─── MATERIAL FOR THIS EXERCISE
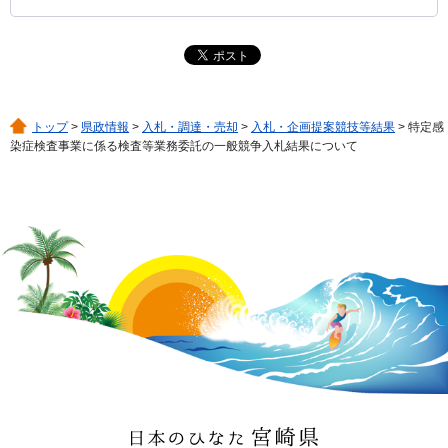
トップ
>
県政情報
>
入札・調達・売却
>
入札・企画提案競技等結果
> 特定感
染症検査事業に係る検査等業務委託の一般競争入札結果について
日本のひなた 宮崎県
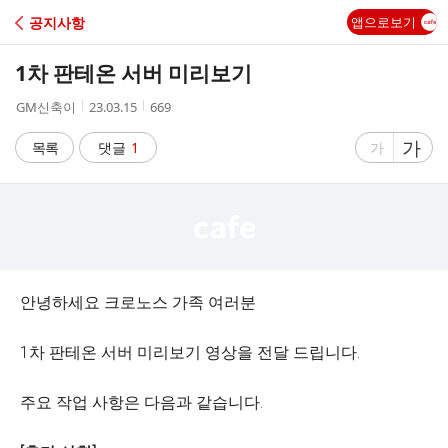
C
공지사항
앱으로보기
A
1차 판테온 서버 미리보기
F
작
작
조
GM신축이
23.03.15
669
성
성
회
E
자
시
수
글
가
글
목록
댓글
1
가
간
자
자
크
크
기
기
크
작
게
게
안녕하세요 크로노스 가족 여러분
1차 판테온 서버 미리보기 영상을 전달 드립니다.
주요 작업 사항은 다음과 같습니다.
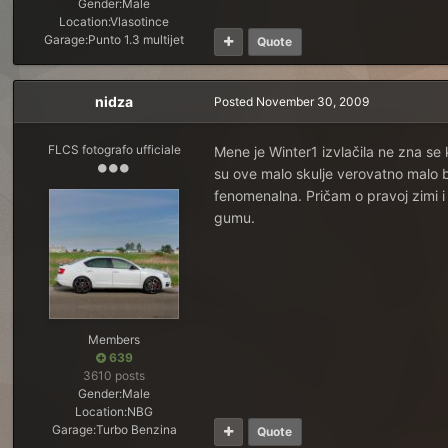
Gender:
Male
Location:
Vlasotince
Garage:
Punto 1.3 multijet
Quote
nidza
Posted
November 30, 2009
FLCS fotografo ufficiale
Mene je Winter1 izvlačila ne zna se 
su ove malo skulje verovatno malo b
fenomenalna. Pričam o pravoj zimi i
gumu.
Members
639
3610 posts
Gender:
Male
Location:
NBG
Garage:
Turbo Benzina
Quote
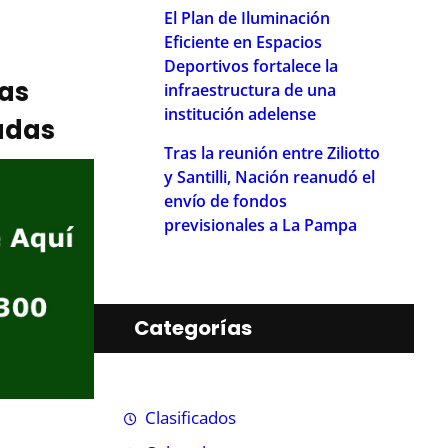
El Plan de Iluminación
Eficiente en Espacios
Deportivos fortalece la
ias
infraestructura de una
institución adelense
adas
Tras la reunión entre Ziliotto
y Santilli, Nación reanudó el
envío de fondos
previsionales a La Pampa
Categorías
Clasificados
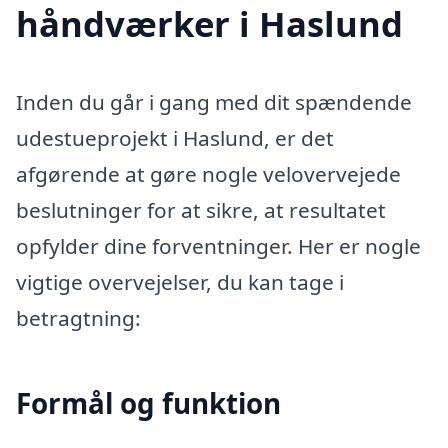
håndværker i Haslund
Inden du går i gang med dit spændende
udestueprojekt i Haslund, er det
afgørende at gøre nogle velovervejede
beslutninger for at sikre, at resultatet
opfylder dine forventninger. Her er nogle
vigtige overvejelser, du kan tage i
betragtning:
Formål og funktion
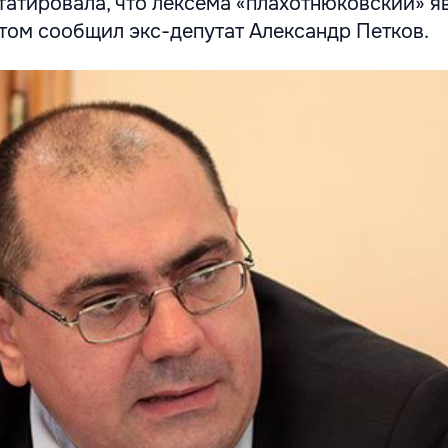
татировала, что лексема «плахотнюковский» я
том сообщил экс-депутат Александр Петков.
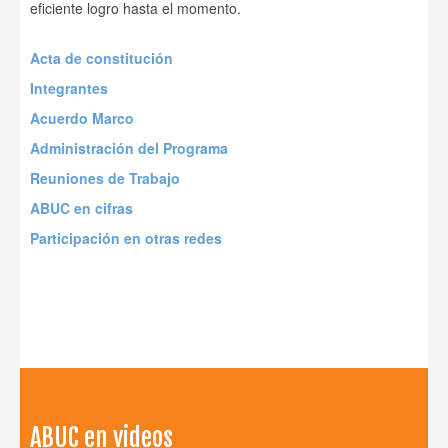
eficiente logro hasta el momento.
Acta de constitución
Integrantes
Acuerdo Marco
Administración del Programa
Reuniones de Trabajo
ABUC en cifras
Participación en otras redes
ABUC en videos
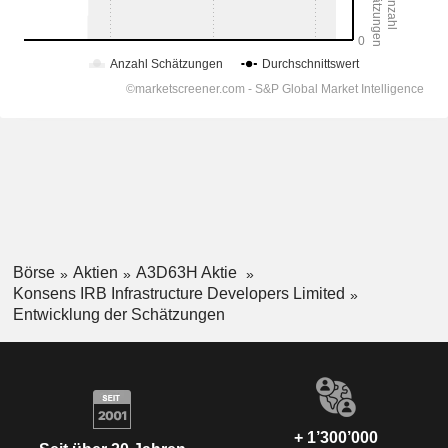
Börse
Aktien
A3D63H Aktie
Konsens IRB Infrastructure Developers Limited
Entwicklung der Schätzungen
+ 1’300’000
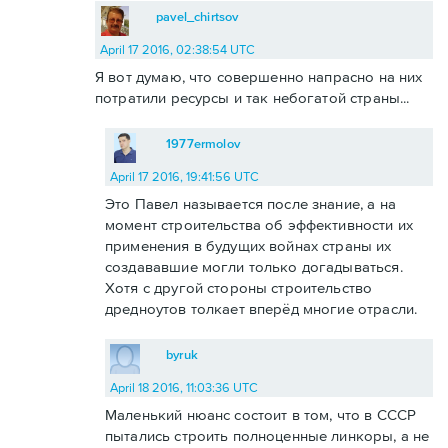
pavel_chirtsov
April 17 2016, 02:38:54 UTC
Я вот думаю, что совершенно напрасно на них
потратили ресурсы и так небогатой страны...
1977ermolov
April 17 2016, 19:41:56 UTC
Это Павел называется после знание, а на
момент строительства об эффективности их
применения в будущих войнах страны их
создававшие могли только догадываться.
Хотя с другой стороны строительство
дредноутов толкает вперёд многие отрасли.
byruk
April 18 2016, 11:03:36 UTC
Маленький нюанс состоит в том, что в СССР
пытались строить полноценные линкоры, а не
──────
Lines that hold "Haslund" are the ones to copy, so pick each out from the data.

EXERCISE RESULT:
håndværker i Haslund
udestueprojekt i Haslund, er det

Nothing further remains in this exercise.